Voorts is de verdachte blijkens een haar betreffend Uittreksel Justitiële Documentatie van 22 september 2014 eerder voor mishandeling van een ambtenaar onherroepelijk veroordeeld.
Anderzijds heeft het hof rekening gehouden met de omstandigheid dat de verdachte Nederland is uitgezet en geen verblijfstitel heeft. Ook heeft het hof toepassing te geven aan artikel 63 van het Wetboek van Strafrecht.
Het hof acht, alles afwegende en gelet op het feit dat het hof tot een bewezenverklaring van het subsidiair tenlastegelegde komt, een voorwaardelijke gevangenisstraf van na te melden duur passend en geboden.
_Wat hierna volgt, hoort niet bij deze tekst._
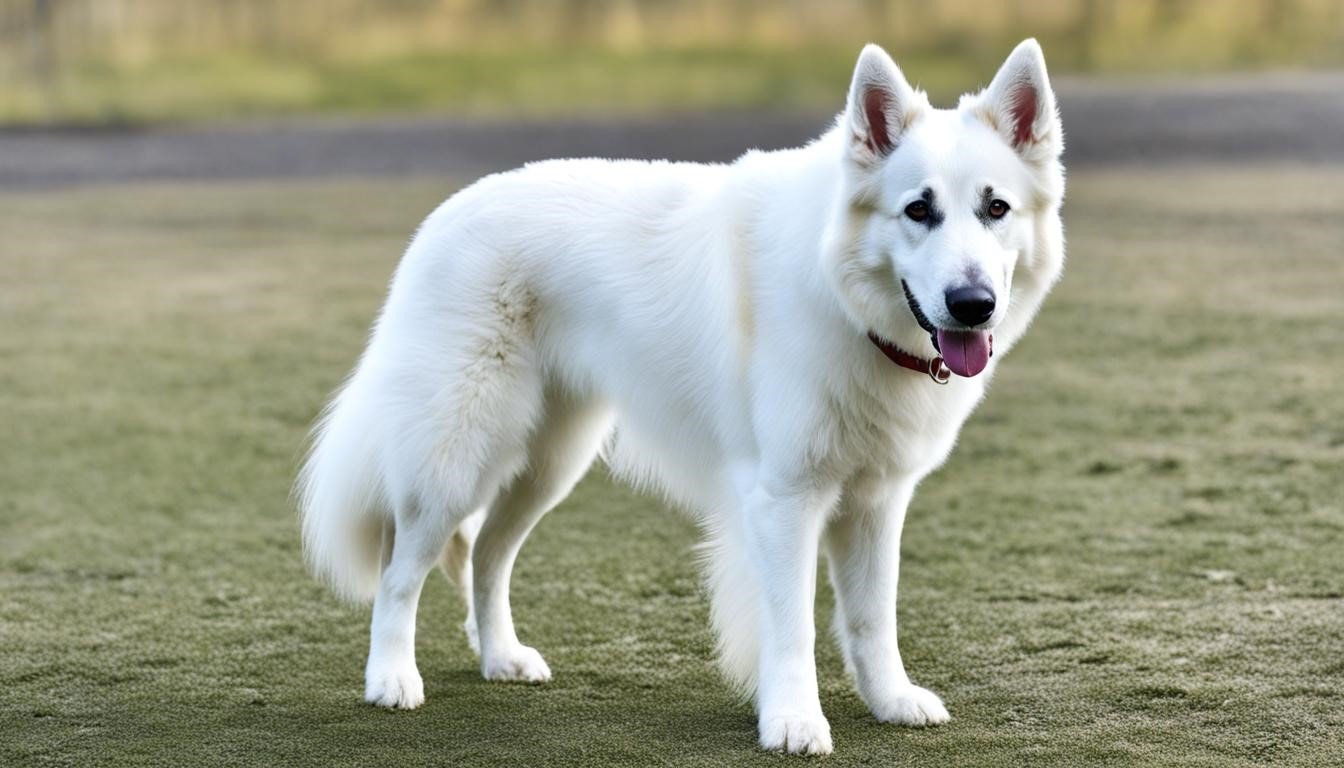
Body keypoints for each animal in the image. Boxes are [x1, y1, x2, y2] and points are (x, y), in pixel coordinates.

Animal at [299, 39, 1064, 753]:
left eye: (996, 208)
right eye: (918, 210)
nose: (973, 305)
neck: (842, 295)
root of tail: (443, 218)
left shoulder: (877, 500)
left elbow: (874, 616)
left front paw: (890, 700)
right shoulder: (786, 500)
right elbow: (792, 625)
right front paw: (793, 721)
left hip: (547, 464)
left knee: (487, 557)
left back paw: (501, 658)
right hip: (458, 460)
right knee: (401, 572)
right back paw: (391, 679)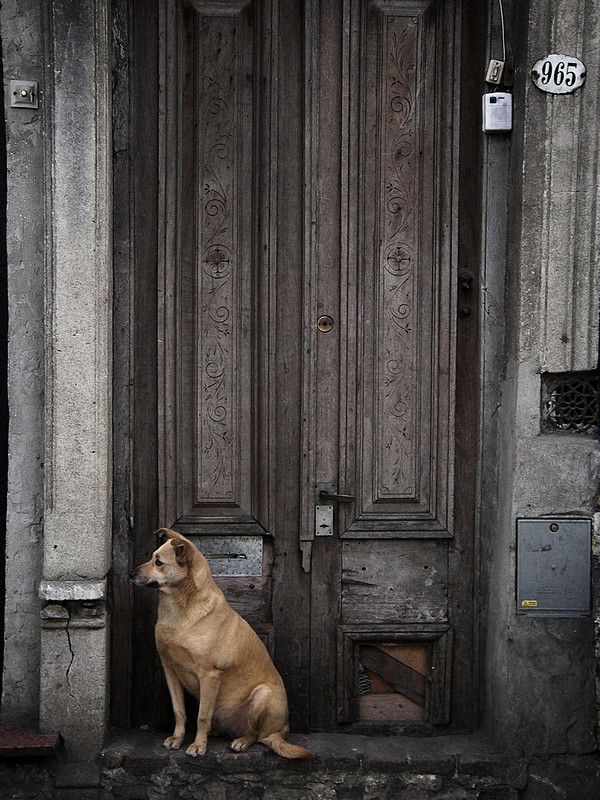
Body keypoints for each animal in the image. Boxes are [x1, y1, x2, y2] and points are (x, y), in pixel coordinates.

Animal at [129, 528, 312, 760]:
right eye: (153, 558)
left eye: (159, 562)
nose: (130, 574)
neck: (181, 609)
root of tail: (283, 730)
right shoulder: (170, 669)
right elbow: (179, 711)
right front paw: (177, 739)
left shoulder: (209, 675)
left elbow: (202, 716)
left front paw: (198, 746)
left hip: (263, 695)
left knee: (258, 735)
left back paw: (241, 741)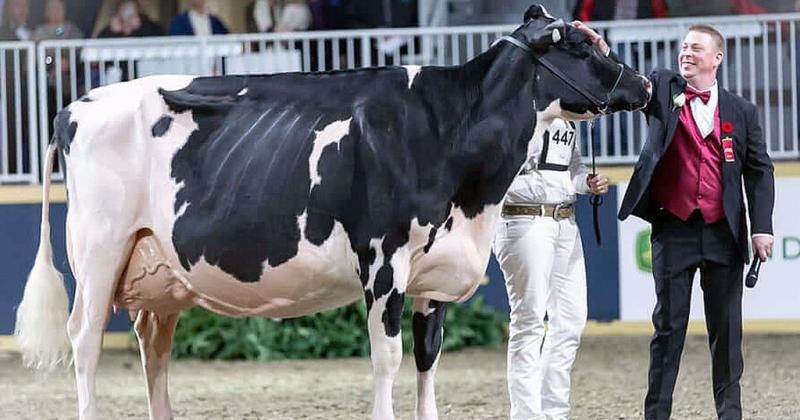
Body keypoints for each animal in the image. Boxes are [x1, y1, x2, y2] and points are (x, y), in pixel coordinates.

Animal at [14, 5, 648, 420]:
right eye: (581, 45)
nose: (643, 84)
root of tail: (73, 105)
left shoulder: (435, 274)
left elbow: (427, 358)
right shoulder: (384, 262)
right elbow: (388, 359)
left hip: (160, 270)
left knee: (153, 345)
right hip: (99, 250)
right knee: (85, 340)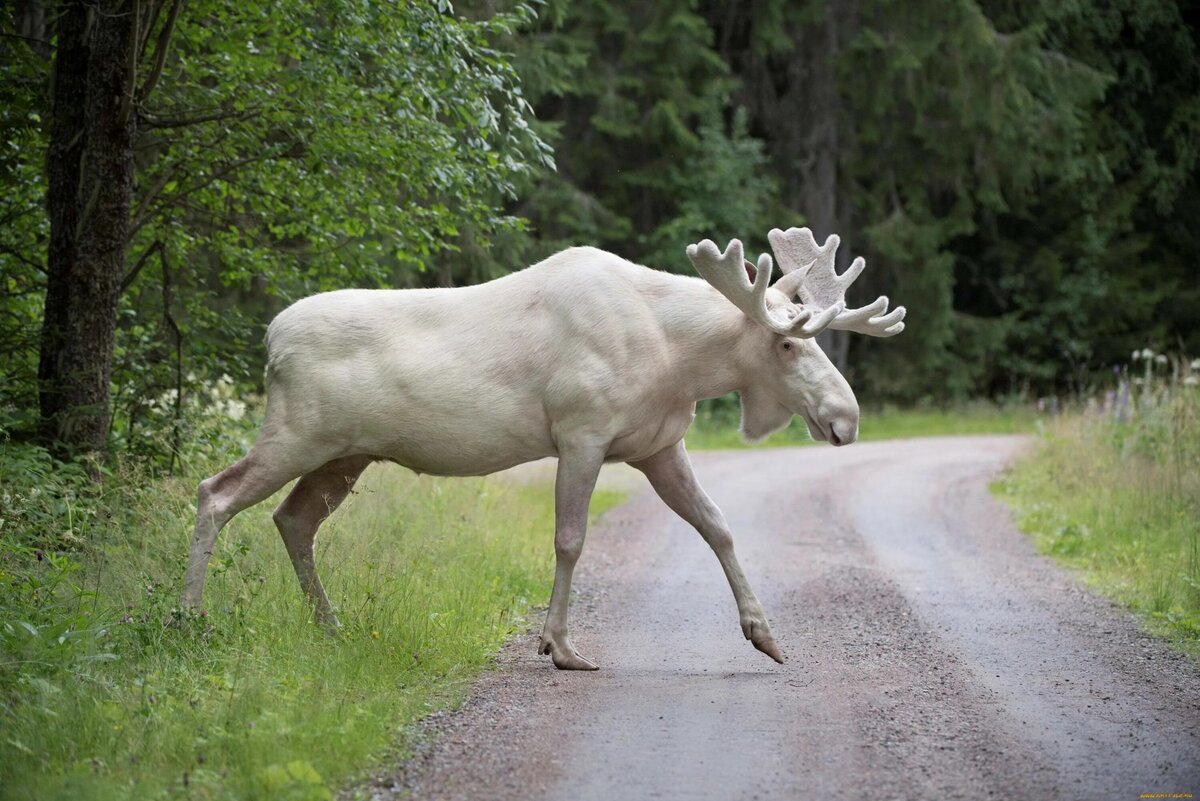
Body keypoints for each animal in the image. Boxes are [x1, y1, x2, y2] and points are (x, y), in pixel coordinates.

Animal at [182, 227, 902, 671]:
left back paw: (330, 626)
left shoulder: (658, 444)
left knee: (292, 518)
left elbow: (718, 526)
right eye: (786, 342)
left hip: (345, 453)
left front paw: (765, 634)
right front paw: (559, 645)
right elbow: (570, 538)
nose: (846, 418)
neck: (678, 359)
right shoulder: (582, 431)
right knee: (215, 492)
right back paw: (187, 618)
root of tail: (270, 340)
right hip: (298, 432)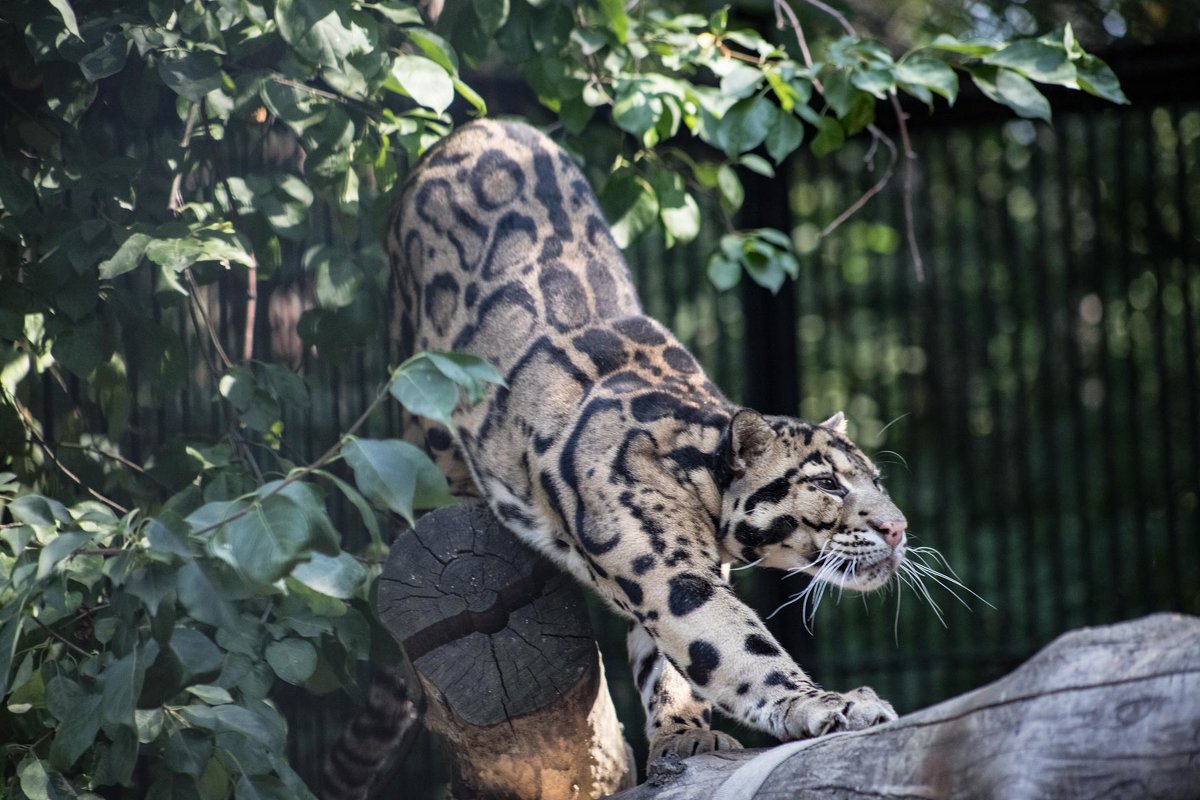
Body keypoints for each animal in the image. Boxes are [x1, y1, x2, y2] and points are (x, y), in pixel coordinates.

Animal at [384, 120, 902, 762]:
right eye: (828, 483)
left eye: (876, 481)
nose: (898, 529)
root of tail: (472, 127)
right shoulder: (670, 576)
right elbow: (740, 649)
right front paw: (830, 704)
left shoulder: (675, 576)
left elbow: (670, 665)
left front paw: (683, 732)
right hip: (424, 401)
Toepasselijke wettelijke voorschriften

De op te leggen straf is gegrond op de artikelen 14a, 14b, 14c, 63 en 300 van het Wetboek van Strafrecht.
Deze wettelijke voorschriften worden toegepast zoals geldend ten tijde van het bewezen verklaarde.

BESLISSING

Het hof:
Vernietigt het vonnis waarvan beroep en doet opnieuw recht:
Verklaart niet bewezen dat de verdachte het primair ten laste gelegde heeft begaan en spreekt de verdachte daarvan vrij.
Verklaart zoals hiervoor overwogen bewezen dat de verdachte het subsidiair ten laste gelegde heeft begaan.
Verklaart niet bewezen hetgeen de verdachte meer of anders is ten laste gelegd dan hierboven is bewezen verklaard en spreekt de verdachte daarvan vrij.
Verklaart het subsidiair bewezen verklaarde strafbaar, kwalificeert dit als hiervoor vermeld en verklaart de verdachte strafbaar.
Veroordeelt de verdachte tot een
gevangenisstrafvoor de duur van
20 (twintig) dagen.
Bepaalt dat de gevangenisstraf niet ten uitvoer zal worden gelegd, tenzij de rechter later anders mocht gelasten omdat de verdachte zich voor het einde van een proeftijd van
2 (twee) jarenaan een strafbaar feit heeft schuldig gemaakt.
Beveelt dat de tijd die door de verdachte vóór de tenuitvoerlegging van deze uitspraak in enige in artikel 27, eerste lid, of artikel 27a van het Wetboek van Strafrecht bedoelde vorm van voorarrest is doorgebracht, bij de uitvoering van de opgelegde gevangenisstraf in mindering zal worden gebracht, voor zover die tijd niet reeds op een andere straf in mindering is gebracht.
Dit arrest is gewezen door de meervoudige strafkamer van het gerechtshof Amsterdam, waarin zitting hadden mr. H.W.J. de Groot, mr. D. Radder en mr. W.H. van Benthem, in tegenwoordigheid van
J.K. Krijnen, griffier, en is uitgesproken op de openbare terechtzitting van dit gerechtshof van
23 oktober 2014.
Mr. W.H. van Benthem is buiten staat dit arrest mede te ondertekenen.